How to run multiple deployments in ray serve 2.0

How severe does this issue affect your experience of using Ray?

  • High: It blocks me to complete my task.

Hello, how is it possible to deploy multiple models which are not in the same graph? i.e. I want to deploy A and B and query them with url/a, url/b.
I tried using multiple serve.run() or serve run file:deployment, but new runs always remove the previous deployment.
Also the RayService config has only one import_part, how can we deploy multiple services in one RayService?
Thanks

3 Likes

You can create independent deployments and bind them to a single DAGDriver. Then, you can serve.run()/serve run that single DAGDriver.

This section in the docs provides more details.

Yeah, although a single DAGDriver is a bit problematic if you have multiple endpoints (last example on the page linked above) and at least one of them has a fastapi ingress - the paths don’t work out as you’d expect.

1 Like

Incidentally: the dictionary form for constructing a DAGDriver isn’t mentioned in the general purpose docs for 2.0 (as far as I can see) only in the migration guide.

When I was converting from ray 1.11 to 2.0, I was still able to deploy multiple models like this:

Model1.options(init_args=model1_args, num_replicas=1, name="model1").deploy()

Model2.options( init_args=model2_args, num_replicas=num_reps, name="model2", ray_actor_options={"num_gpus": 1} ).deploy()

That being said, I was making direct calls on the model and not via the url served endpoints.

I did eventually convert over to use the DAG just to see how to works

@PaulRudin I’m not sure about the “the paths don’t work out as you’d expect”, do you have an example?

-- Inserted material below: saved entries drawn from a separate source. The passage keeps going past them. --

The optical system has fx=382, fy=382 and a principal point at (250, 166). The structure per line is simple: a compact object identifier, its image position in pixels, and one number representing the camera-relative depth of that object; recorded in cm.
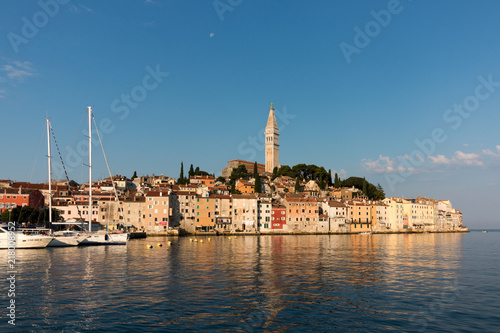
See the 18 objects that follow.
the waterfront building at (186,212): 8481
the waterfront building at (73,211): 8069
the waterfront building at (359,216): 10225
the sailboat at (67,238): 4712
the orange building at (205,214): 8638
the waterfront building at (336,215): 9969
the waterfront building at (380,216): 10694
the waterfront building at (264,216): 9169
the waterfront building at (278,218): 9269
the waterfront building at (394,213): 11069
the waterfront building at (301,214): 9444
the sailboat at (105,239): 4974
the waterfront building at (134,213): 7994
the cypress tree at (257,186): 11356
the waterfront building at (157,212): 8012
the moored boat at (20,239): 4092
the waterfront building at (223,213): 8825
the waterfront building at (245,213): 8981
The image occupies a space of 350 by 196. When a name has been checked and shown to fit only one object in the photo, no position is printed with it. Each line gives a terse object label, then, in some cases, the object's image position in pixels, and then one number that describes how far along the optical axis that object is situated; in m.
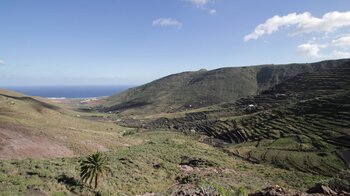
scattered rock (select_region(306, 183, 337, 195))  26.20
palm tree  33.22
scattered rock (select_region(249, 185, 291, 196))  26.16
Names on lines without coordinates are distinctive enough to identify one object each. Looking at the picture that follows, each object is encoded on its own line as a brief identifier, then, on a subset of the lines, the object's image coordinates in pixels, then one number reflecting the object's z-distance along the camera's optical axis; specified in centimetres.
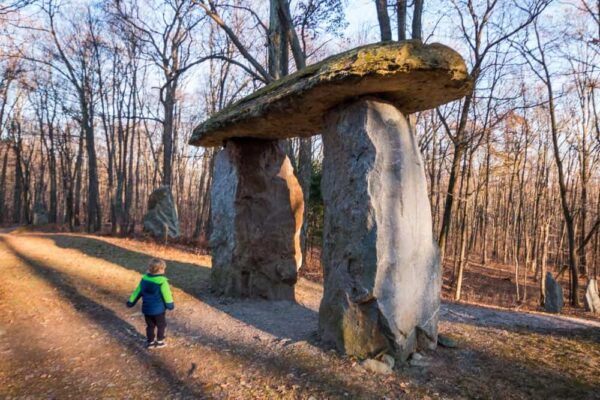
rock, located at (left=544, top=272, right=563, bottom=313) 1062
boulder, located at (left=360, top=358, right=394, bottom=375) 380
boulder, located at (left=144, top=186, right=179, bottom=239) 1555
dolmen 388
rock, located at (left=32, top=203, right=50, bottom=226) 2217
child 438
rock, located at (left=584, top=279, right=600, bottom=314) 1143
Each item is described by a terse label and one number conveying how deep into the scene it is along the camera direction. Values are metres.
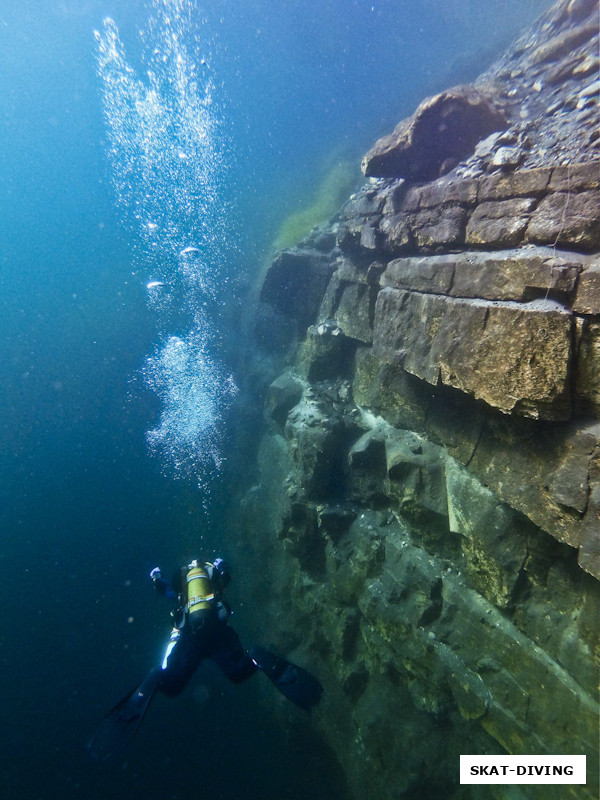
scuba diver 4.78
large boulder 6.03
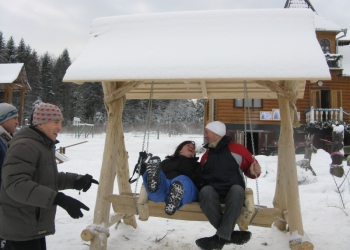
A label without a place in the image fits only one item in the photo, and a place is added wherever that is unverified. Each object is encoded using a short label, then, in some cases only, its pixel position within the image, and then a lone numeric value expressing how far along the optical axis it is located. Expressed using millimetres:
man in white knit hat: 3338
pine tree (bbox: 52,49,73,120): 51531
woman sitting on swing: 3361
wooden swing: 3398
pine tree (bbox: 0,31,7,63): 44981
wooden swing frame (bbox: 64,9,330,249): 3426
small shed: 21625
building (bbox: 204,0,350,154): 17453
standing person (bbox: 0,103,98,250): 2324
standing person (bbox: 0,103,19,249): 2988
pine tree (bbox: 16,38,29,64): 50562
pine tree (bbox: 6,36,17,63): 49562
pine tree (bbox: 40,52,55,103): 50444
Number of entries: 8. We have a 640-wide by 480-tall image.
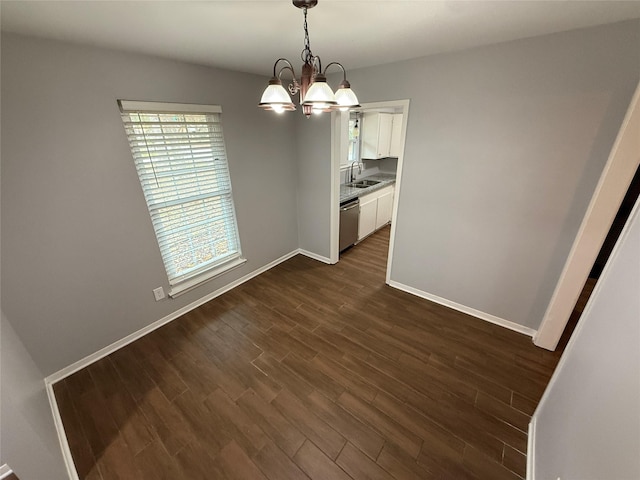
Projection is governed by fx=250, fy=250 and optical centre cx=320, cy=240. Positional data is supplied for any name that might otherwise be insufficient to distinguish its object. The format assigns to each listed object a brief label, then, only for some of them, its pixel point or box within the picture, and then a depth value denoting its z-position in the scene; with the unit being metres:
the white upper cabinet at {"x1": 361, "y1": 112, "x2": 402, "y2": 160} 4.29
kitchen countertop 3.64
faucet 4.59
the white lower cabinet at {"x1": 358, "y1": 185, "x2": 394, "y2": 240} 4.00
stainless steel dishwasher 3.53
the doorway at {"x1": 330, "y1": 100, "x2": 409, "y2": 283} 2.39
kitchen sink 4.52
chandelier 1.05
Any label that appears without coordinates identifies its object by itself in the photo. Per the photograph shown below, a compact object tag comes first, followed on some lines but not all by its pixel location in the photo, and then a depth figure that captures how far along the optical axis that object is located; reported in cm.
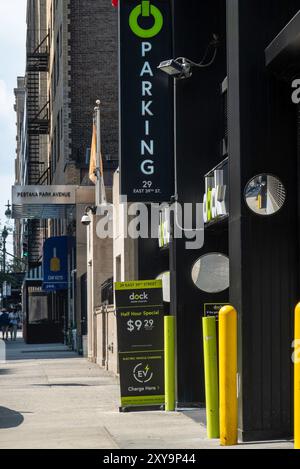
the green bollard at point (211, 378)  1300
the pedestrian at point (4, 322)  6016
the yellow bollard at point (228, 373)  1207
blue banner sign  4609
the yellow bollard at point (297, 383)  969
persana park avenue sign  4344
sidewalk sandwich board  1711
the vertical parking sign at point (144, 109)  1889
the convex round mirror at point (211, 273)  1814
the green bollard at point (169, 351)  1673
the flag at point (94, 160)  3412
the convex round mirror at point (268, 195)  1305
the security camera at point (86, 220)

For me these two options work:

Option 1:

import requests
from fastapi import FastAPI
from ray import serve

app = FastAPI()


@serve.deployment()
@serve.ingress(app)
class Serve:
    @app.get("/ping1")
    def ping1(self):
        return "pong1"

    @app.get("/ping2")
    def ping2(self):
        return "pong2"


serve.run(Serve.bind())
resp = requests.get("http://localhost:8000/ping1")
assert resp.json() == "pong1"
resp = requests.get("http://localhost:8000/ping2")
assert resp.json() == "pong2"

Option 2:

import requests
from ray import serve
from ray.serve.drivers import DAGDriver


@serve.deployment()
class Ping1:
    def __call__(self):
        return "pong1"


@serve.deployment()
class Ping2:
    def __call__(self):
        return "pong2"


d = DAGDriver.bind({"/ping1": Ping1.bind(), "/ping2": Ping2.bind()})
handle = serve.run(d)


resp = requests.get("http://localhost:8000/ping1")
assert resp.json() == "pong1"
resp = requests.get("http://localhost:8000/ping2")
assert resp.json() == "pong2"

For reference, this doesn’t work:

import requests
from fastapi import FastAPI
from ray import serve


@serve.deployment(route_prefix="/ping")
class Ping1:
    def __call__(self):
        return "pong1"


@serve.deployment(route_prefix="/ping")
class Ping2:
    def __call__(self):
        return "pong2"


serve.run(Ping1.bind())
serve.run(Ping2.bind())

resp = requests.get("http://localhost:8000/ping1")
assert resp.json() == "pong1"
resp = requests.get("http://localhost:8000/ping2")
assert resp.json() == "pong2"

See here:

Hi Ray Serve team, I would like to check if ray serve currently supports to use case mentioned in the question? To deploy multiple models via multiple serve run on different URL_Path, like: serve run model1:deployment on /model1 and serve run model2:deployment on /model2. Thanks.

Hi @lizzzcai ,

As the discuss mentioned, right now you can only be able to deploy multiple models with single serve run in 2.0 (1.x to 2.x API Migration Guide — Ray 2.0.0).
The old api is still supported until we provide future api to use for your use case. (How to run multiple deployments in ray serve 2.0 - #5 by puntime_error)

Thanks @Sihan_Wang for your reply. Just want to know that is it something in the roadmap or it will need to open up an issue, thanks.